- _What you are asked to do_:
Copy out the records again word for word, starting at the line that contains "DËRGONI HETIM TANI" and ending at the line that contains "Linjë Prerjeje Me Shpejtësi T".

Saved data entries:
□ □ □ □ □ □ □

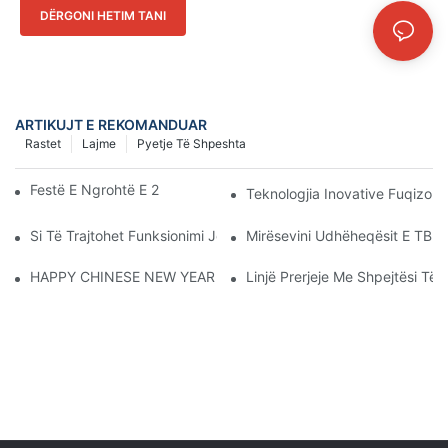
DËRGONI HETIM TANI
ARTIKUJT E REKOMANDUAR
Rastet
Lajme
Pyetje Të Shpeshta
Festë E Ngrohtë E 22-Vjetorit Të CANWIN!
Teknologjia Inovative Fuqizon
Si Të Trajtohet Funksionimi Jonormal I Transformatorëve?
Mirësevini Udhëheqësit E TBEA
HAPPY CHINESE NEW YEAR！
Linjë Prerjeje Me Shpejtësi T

□ □ □ □ □ □ □

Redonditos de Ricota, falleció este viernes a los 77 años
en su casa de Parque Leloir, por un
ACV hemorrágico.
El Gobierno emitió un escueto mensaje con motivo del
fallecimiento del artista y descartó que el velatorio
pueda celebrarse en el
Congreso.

□ □ □ □ □ □ □

- _Written response_:
DËRGONI HETIM TANI
ARTIKUJT E REKOMANDUAR
Rastet
Lajme
Pyetje Të Shpeshta
Festë E Ngrohtë E 22-Vjetorit Të CANWIN!
Teknologjia Inovative Fuqizon
Si Të Trajtohet Funksionimi Jonormal I Transformatorëve?
Mirësevini Udhëheqësit E TBEA
HAPPY CHINESE NEW YEAR！
Linjë Prerjeje Me Shpejtësi T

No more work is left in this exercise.